_Saved data entries_
▼

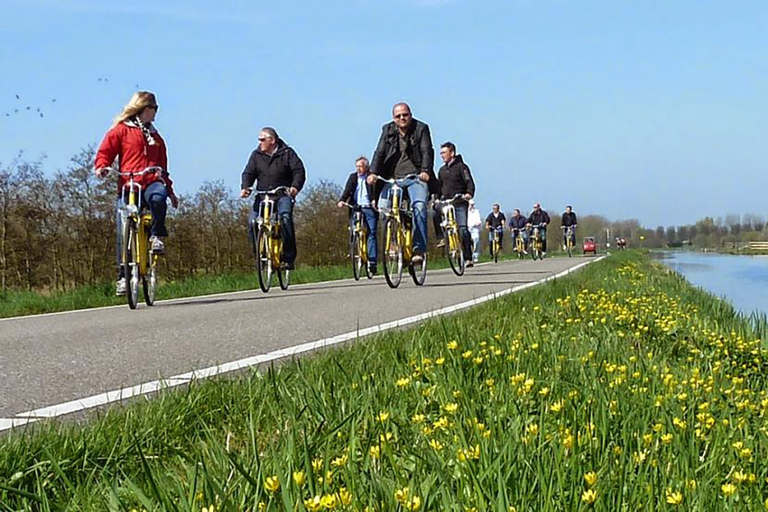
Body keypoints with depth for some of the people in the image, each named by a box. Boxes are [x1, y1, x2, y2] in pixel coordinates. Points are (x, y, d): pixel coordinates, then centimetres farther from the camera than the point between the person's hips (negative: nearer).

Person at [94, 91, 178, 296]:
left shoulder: (155, 137, 25)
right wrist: (102, 167, -16)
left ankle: (156, 235, -16)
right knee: (124, 233, -8)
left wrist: (171, 192, 28)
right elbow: (104, 152, 6)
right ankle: (123, 276, 1)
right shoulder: (120, 130, 11)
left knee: (158, 196, -37)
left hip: (151, 183, 2)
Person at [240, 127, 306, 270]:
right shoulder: (256, 155, 11)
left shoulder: (287, 153, 2)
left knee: (285, 218, -29)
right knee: (252, 223, -18)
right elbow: (248, 173, 6)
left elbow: (299, 171, -5)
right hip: (263, 195, 3)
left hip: (283, 195, -3)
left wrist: (295, 186, -25)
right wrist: (245, 187, -15)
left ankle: (289, 257, -24)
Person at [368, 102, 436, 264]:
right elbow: (379, 152, 1)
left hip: (416, 177, -3)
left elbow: (427, 151, -8)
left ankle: (419, 249, -24)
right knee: (383, 207, -18)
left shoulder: (421, 129, 2)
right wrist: (373, 172, -15)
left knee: (419, 206, -27)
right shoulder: (388, 130, 9)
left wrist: (425, 171, -26)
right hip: (392, 178, 3)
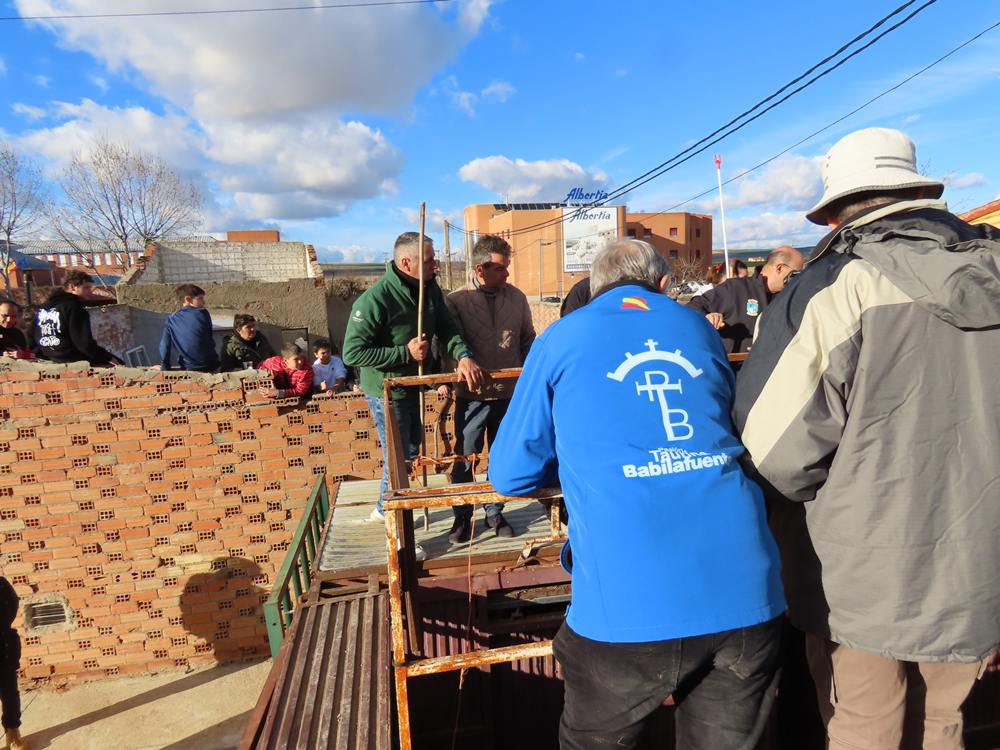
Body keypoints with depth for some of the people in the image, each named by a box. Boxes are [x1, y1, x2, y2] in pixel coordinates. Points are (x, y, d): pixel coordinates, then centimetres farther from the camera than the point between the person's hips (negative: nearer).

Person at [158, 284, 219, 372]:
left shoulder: (172, 320, 3)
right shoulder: (203, 313, -2)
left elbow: (164, 346, -1)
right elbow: (210, 338, 8)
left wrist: (165, 367, 10)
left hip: (188, 368, 1)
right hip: (210, 366, -1)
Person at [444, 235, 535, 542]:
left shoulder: (516, 297, 3)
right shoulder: (456, 301, -7)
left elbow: (528, 340, 11)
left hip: (509, 394, 3)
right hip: (471, 396, -3)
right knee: (463, 460, 4)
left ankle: (495, 513, 30)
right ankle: (462, 518, 22)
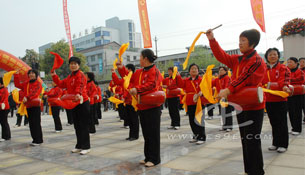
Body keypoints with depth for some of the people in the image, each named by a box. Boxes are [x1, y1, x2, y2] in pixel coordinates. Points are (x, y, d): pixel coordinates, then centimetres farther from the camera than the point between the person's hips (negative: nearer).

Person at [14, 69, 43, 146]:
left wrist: (27, 97, -33)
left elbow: (35, 92, -20)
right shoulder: (26, 83, 17)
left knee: (36, 123, -8)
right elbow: (18, 85, 20)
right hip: (28, 106, 7)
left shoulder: (38, 83, -5)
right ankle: (35, 139, 18)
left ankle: (38, 140, -4)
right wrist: (16, 75, 14)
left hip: (36, 105, -7)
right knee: (31, 123, 10)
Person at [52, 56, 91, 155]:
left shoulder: (80, 75, -12)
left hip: (82, 103, -9)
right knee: (77, 126, 14)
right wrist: (54, 76, 19)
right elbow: (61, 84, 23)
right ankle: (79, 146, 25)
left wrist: (78, 94, -48)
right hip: (74, 104, 9)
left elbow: (80, 86, -30)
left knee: (83, 126, -3)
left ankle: (86, 147, 5)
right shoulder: (70, 77, 17)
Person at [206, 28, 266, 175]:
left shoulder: (257, 61, -12)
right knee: (245, 140, 15)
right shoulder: (238, 60, 12)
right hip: (241, 106, 8)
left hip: (253, 107, -8)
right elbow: (222, 56, 11)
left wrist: (229, 90, -33)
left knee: (252, 141, -3)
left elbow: (245, 78, -24)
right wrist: (212, 40, 2)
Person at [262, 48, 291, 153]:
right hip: (268, 100, 4)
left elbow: (285, 79, -15)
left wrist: (285, 86, -34)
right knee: (273, 122, 12)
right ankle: (275, 143, 24)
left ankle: (283, 144, 13)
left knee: (282, 122, 2)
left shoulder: (283, 68, -2)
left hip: (280, 99, -4)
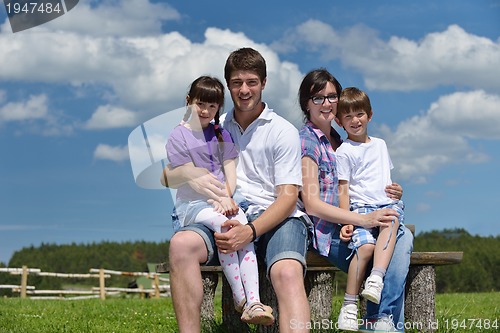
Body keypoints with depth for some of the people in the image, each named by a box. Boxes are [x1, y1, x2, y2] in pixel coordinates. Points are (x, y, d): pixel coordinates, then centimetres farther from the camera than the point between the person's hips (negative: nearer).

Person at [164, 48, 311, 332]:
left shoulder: (283, 131, 7)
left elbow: (288, 197, -2)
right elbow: (168, 177, 16)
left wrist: (250, 231, -20)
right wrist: (188, 173, -11)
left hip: (274, 218, -2)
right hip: (226, 217, 3)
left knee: (288, 273, -36)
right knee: (181, 243, -30)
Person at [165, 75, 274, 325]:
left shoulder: (221, 135, 17)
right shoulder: (177, 137, 2)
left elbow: (230, 171, 8)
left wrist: (227, 197, -11)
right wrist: (218, 200, -16)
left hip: (224, 199, 4)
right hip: (192, 203, -4)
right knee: (223, 225, -33)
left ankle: (254, 302, -39)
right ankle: (240, 300, -29)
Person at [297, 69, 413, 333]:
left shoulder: (339, 142, 21)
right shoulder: (307, 141, -3)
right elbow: (312, 204, -12)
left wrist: (392, 194, 1)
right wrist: (364, 220, -22)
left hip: (347, 229, 7)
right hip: (325, 234, -7)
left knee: (404, 237, -19)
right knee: (393, 249, -23)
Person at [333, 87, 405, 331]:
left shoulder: (380, 144, 24)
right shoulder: (344, 151, 7)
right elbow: (343, 189, 1)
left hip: (386, 203, 4)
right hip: (360, 207, -4)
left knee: (392, 217, -34)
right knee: (365, 245, -30)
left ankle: (376, 279, -44)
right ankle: (349, 305, -24)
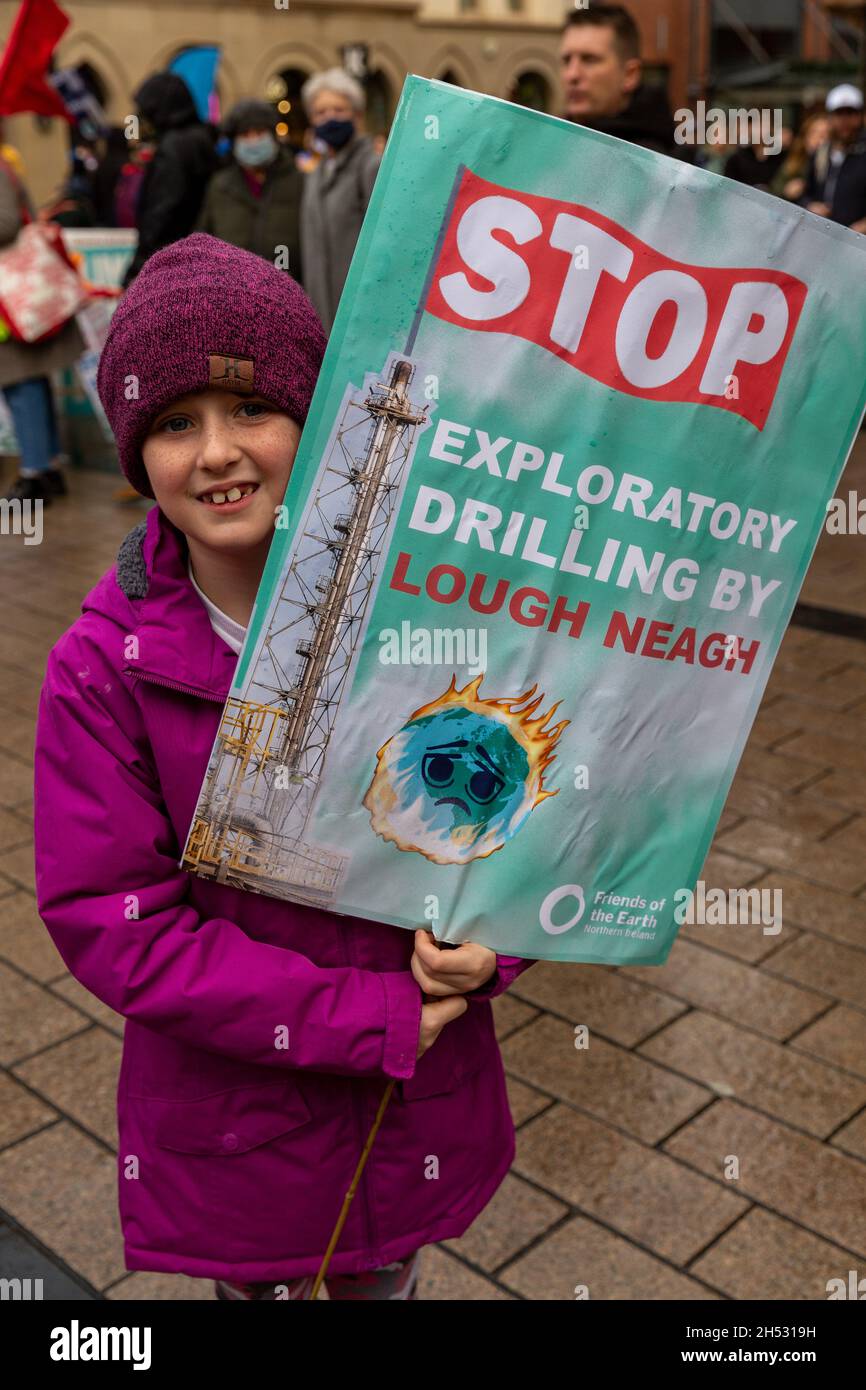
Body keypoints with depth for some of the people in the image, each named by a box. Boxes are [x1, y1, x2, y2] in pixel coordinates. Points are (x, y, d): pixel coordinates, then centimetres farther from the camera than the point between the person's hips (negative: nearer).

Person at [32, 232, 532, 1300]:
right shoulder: (104, 668, -17)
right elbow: (111, 920, -18)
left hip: (417, 1091, 2)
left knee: (385, 1277, 26)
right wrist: (361, 1018, -22)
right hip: (227, 1119, -1)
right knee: (253, 1283, 24)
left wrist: (494, 933, -20)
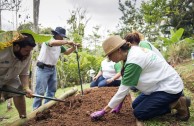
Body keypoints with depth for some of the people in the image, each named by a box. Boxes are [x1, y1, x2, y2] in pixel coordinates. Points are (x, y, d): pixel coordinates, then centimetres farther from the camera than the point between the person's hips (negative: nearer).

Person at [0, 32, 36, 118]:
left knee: (19, 94, -1)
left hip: (11, 77, 4)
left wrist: (26, 88, -25)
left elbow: (24, 74, -13)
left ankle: (23, 118, 14)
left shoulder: (27, 55, -22)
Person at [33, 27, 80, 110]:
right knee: (40, 91, -7)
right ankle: (36, 110, 1)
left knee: (52, 89, 13)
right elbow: (53, 43, -38)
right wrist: (67, 42, -35)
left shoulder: (60, 45, 11)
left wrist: (73, 47, 4)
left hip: (53, 69, 9)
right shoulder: (48, 40, -14)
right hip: (43, 68, -9)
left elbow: (67, 52, 22)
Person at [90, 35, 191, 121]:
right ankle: (171, 100, 14)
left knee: (138, 113, -9)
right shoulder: (131, 52, 0)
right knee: (135, 105, 12)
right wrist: (119, 103, 5)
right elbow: (125, 82, 4)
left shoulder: (134, 60, -28)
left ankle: (176, 104, -3)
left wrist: (103, 111, -19)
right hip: (160, 85, 9)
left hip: (169, 87, -9)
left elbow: (123, 89, -25)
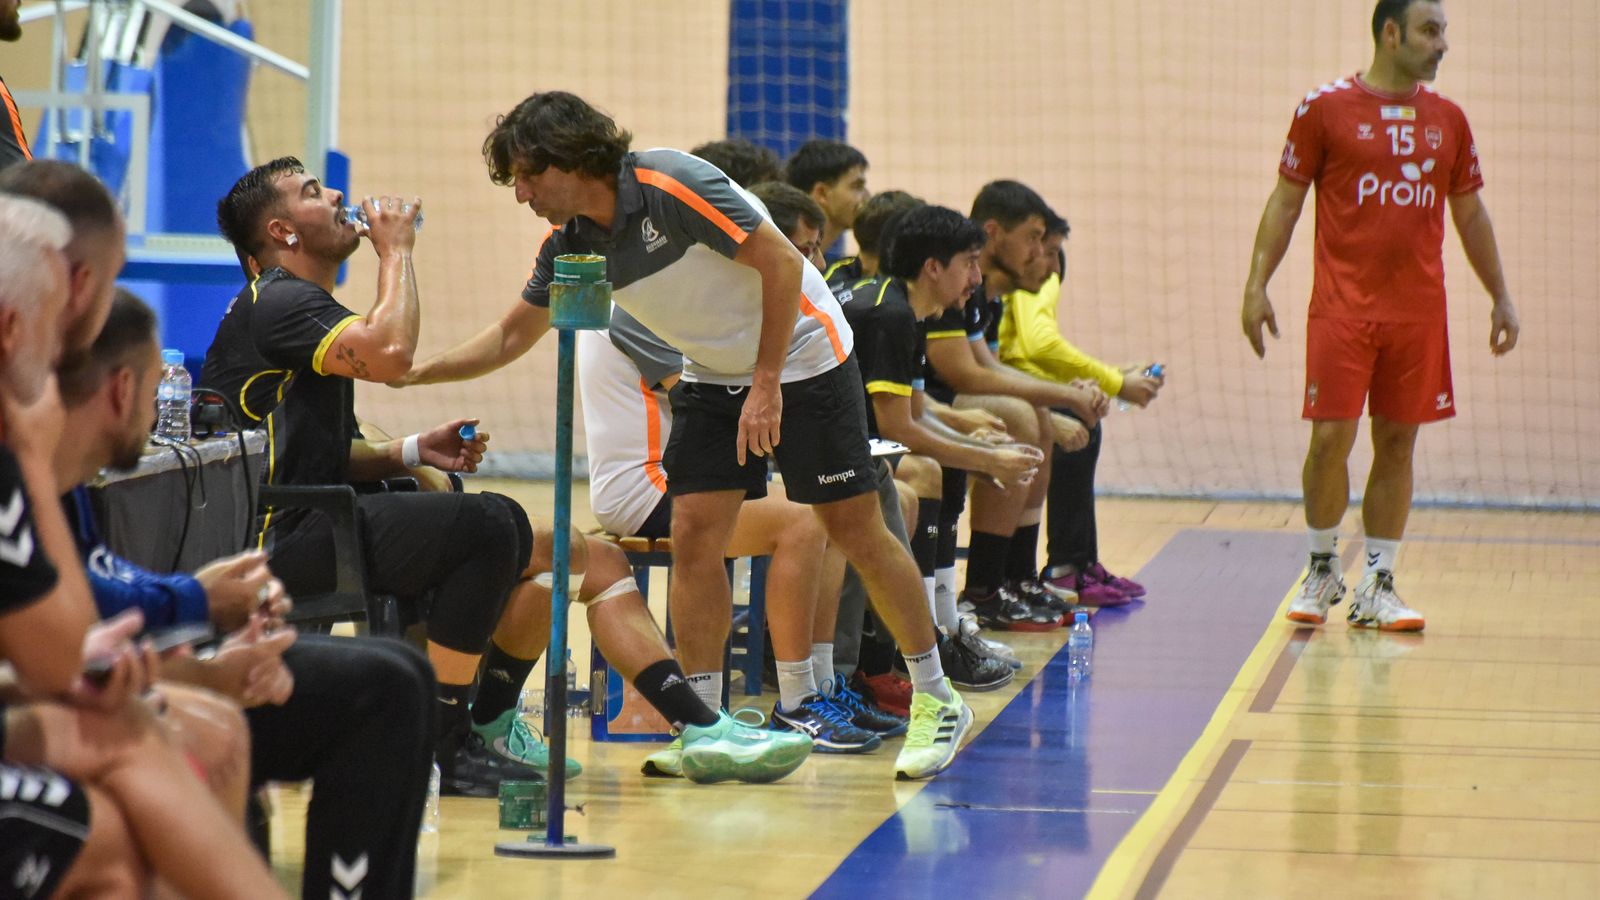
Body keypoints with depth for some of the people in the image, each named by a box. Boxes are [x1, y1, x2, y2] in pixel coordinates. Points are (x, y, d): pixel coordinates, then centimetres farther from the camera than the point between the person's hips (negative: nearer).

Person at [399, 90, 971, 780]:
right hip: (713, 378, 6)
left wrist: (767, 385, -21)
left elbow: (780, 262, -23)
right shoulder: (568, 245, -5)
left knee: (855, 532, -3)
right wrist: (410, 373, -3)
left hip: (801, 357, -6)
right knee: (693, 533, -7)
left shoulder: (673, 186, -26)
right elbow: (509, 337, 7)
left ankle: (936, 702, 10)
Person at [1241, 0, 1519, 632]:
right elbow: (1286, 201, 2)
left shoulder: (1448, 120, 10)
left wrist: (1500, 297, 15)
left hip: (1418, 311, 4)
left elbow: (1470, 213, 18)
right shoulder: (1325, 108, -2)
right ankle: (1322, 570, 14)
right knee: (1331, 437, -6)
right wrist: (1257, 284, -5)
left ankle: (1376, 588, 11)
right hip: (1342, 306, -4)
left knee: (1397, 443, 4)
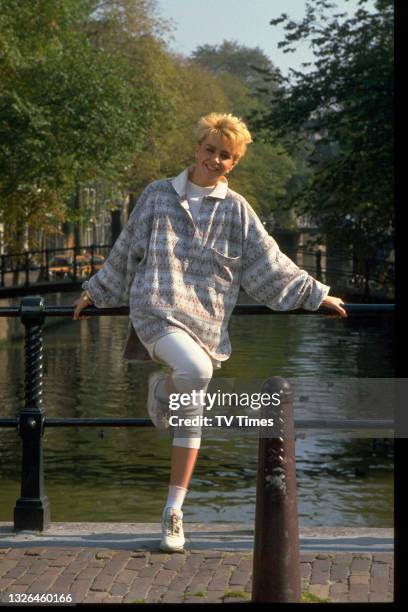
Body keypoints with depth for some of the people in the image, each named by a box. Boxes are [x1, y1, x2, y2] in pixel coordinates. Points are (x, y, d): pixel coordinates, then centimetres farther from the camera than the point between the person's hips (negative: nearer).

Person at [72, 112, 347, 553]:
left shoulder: (236, 210, 9)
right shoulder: (158, 195, 11)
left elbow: (270, 264, 13)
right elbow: (126, 251, 20)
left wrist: (315, 295, 11)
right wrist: (95, 292, 26)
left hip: (206, 318, 2)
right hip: (155, 309, -1)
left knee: (191, 415, 1)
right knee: (197, 371, -33)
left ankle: (173, 512, 10)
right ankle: (162, 385, 2)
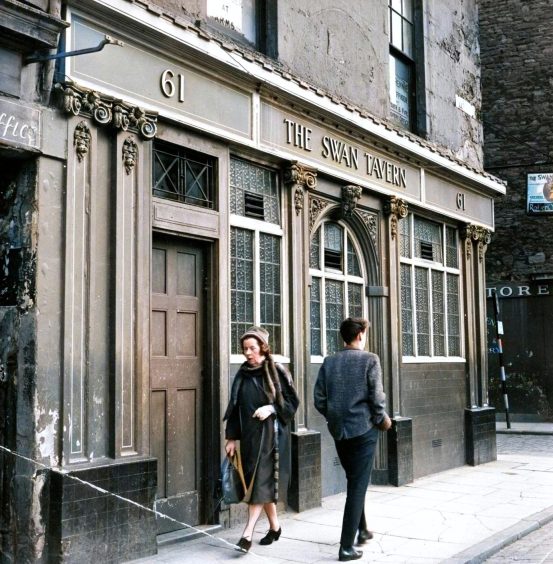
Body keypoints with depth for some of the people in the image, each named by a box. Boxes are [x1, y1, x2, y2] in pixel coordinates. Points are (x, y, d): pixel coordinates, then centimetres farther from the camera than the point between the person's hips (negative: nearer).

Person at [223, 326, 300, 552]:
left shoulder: (276, 371, -6)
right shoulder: (242, 374, 7)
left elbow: (292, 401, -3)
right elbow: (235, 406, 8)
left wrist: (271, 408, -18)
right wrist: (231, 437, 5)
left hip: (269, 433, -5)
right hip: (248, 434, 5)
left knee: (260, 480, -9)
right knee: (257, 480, 9)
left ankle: (248, 533, -11)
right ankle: (274, 526, 23)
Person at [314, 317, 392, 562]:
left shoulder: (329, 362, 3)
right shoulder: (369, 360, -9)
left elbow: (319, 399, 2)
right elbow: (376, 397, -12)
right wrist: (382, 420, 5)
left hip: (338, 431, 5)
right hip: (363, 429, -5)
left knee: (354, 482, 22)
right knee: (358, 486, 0)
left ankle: (361, 530, 34)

▲

_Problem details_
Exact copy, no pictures. Write out the lines in the entries above, starting with the line with "right hip: (210, 366, -1)" and going on through the line with "left shoulder: (38, 83, -5)", keeping both.

_Answer to this exercise_
right hip: (210, 366, -1)
Person at [444, 235, 535, 542]:
left shoulder: (516, 297, 3)
right shoulder: (456, 301, -7)
left elbow: (528, 340, 11)
left hip: (509, 394, 3)
right hip: (471, 396, -3)
right knee: (463, 460, 4)
left ankle: (495, 513, 30)
right ankle: (462, 518, 22)
Body keypoints with depth for some of the people in the image, each named by a box. Boxes are [x1, y1, x2, y2] in pixel coordinates. Points are (x, y, d): pixel coordinates, then centimetres farther from the camera than the point between the person's hips (negative: nearer).

Person at [14, 69, 43, 146]:
left wrist: (27, 97, -33)
left elbow: (35, 92, -20)
right shoulder: (26, 83, 17)
left knee: (36, 123, -8)
right elbow: (18, 85, 20)
right hip: (28, 106, 7)
left shoulder: (38, 83, -5)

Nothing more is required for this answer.